> _TASK TO CARRY OUT_:
Update the data by changing every "latitude" to "lat" and keeping everything else as it is. Leave the pictures out of your answer.

> _SOURCE MATERIAL_:
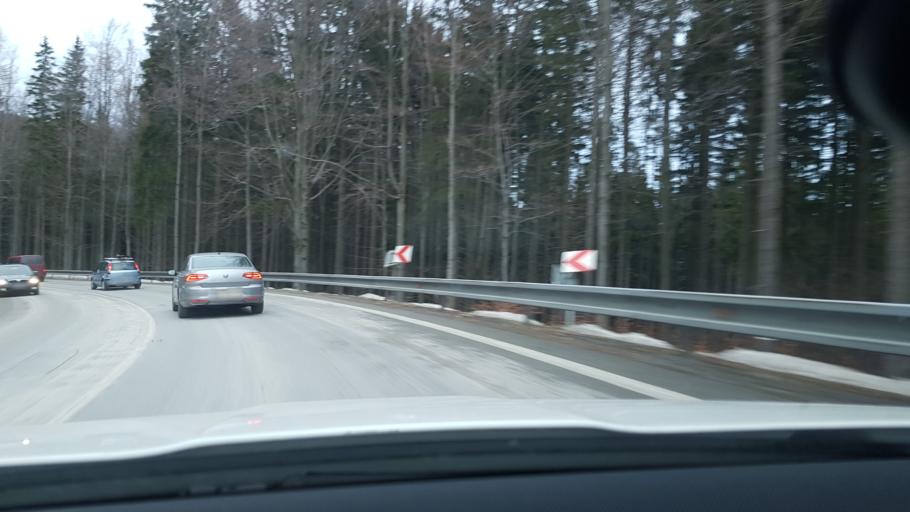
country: CZ
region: Olomoucky
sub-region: Okres Jesenik
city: Jesenik
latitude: 50.1481
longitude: 17.1697
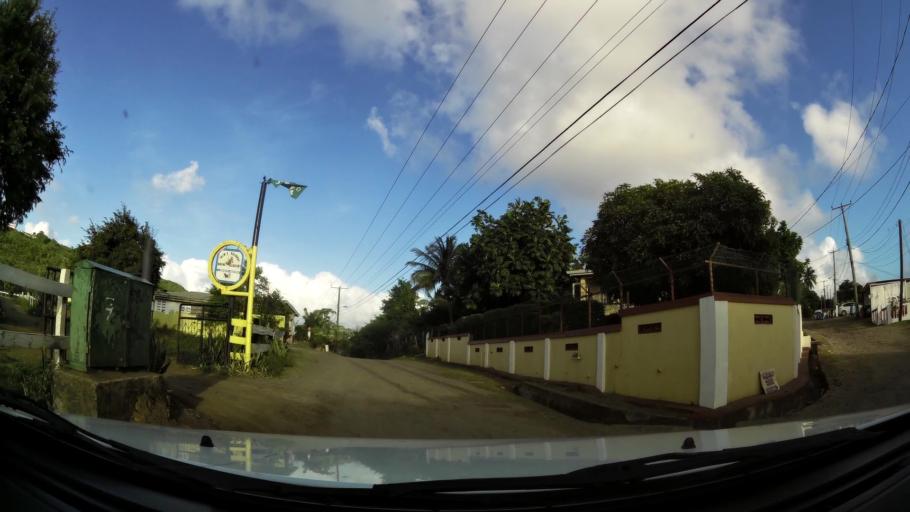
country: LC
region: Gros-Islet
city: Gros Islet
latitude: 14.0816
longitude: -60.9394
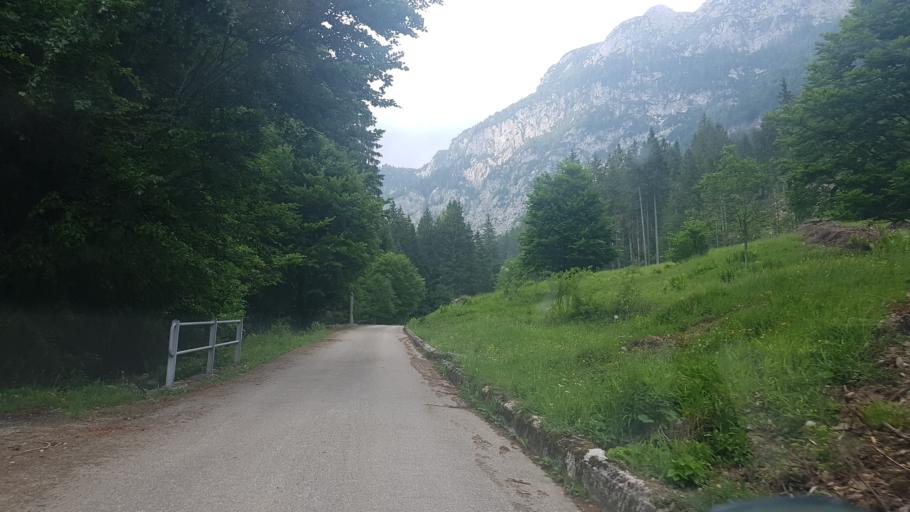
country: IT
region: Friuli Venezia Giulia
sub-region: Provincia di Udine
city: Paularo
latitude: 46.5398
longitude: 13.2053
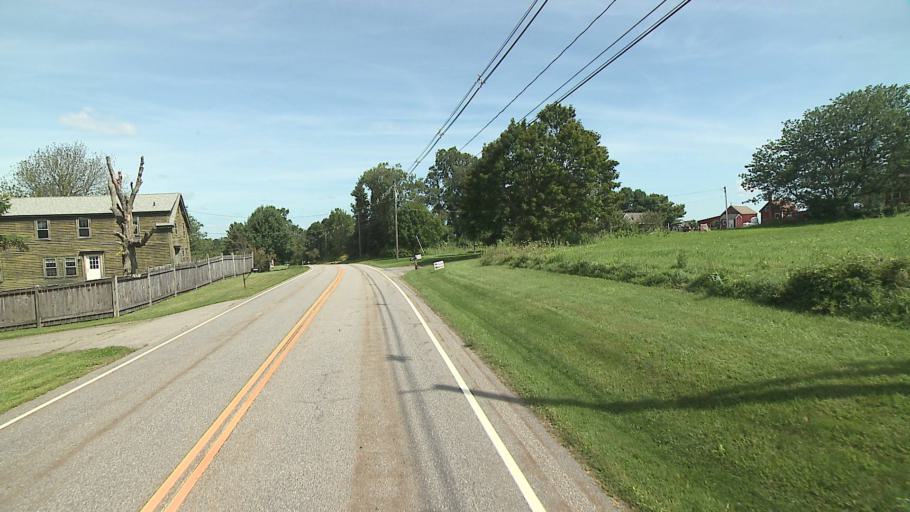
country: US
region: Connecticut
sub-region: Litchfield County
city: Bethlehem Village
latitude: 41.6744
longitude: -73.1968
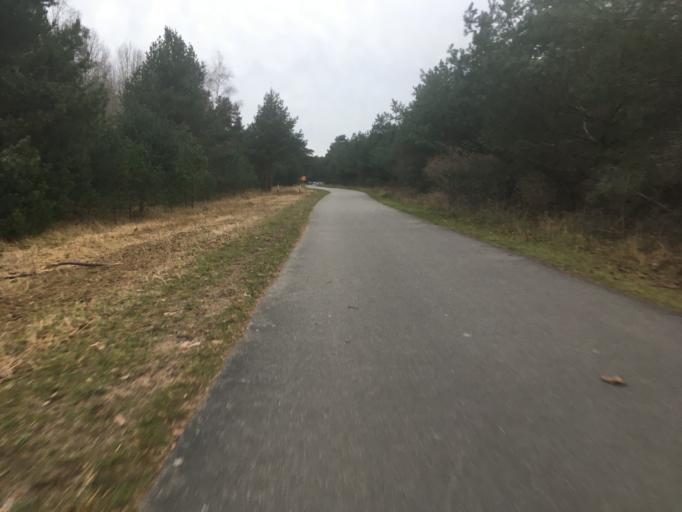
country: DE
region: Mecklenburg-Vorpommern
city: Sagard
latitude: 54.4630
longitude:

> _ANSWER TO THIS EXERCISE_:
country: CZ
region: Olomoucky
sub-region: Okres Jesenik
city: Jesenik
lat: 50.1481
longitude: 17.1697
country: LC
region: Gros-Islet
city: Gros Islet
lat: 14.0816
longitude: -60.9394
country: IT
region: Friuli Venezia Giulia
sub-region: Provincia di Udine
city: Paularo
lat: 46.5398
longitude: 13.2053
country: US
region: Connecticut
sub-region: Litchfield County
city: Bethlehem Village
lat: 41.6744
longitude: -73.1968
country: DE
region: Mecklenburg-Vorpommern
city: Sagard
lat: 54.4630
longitude:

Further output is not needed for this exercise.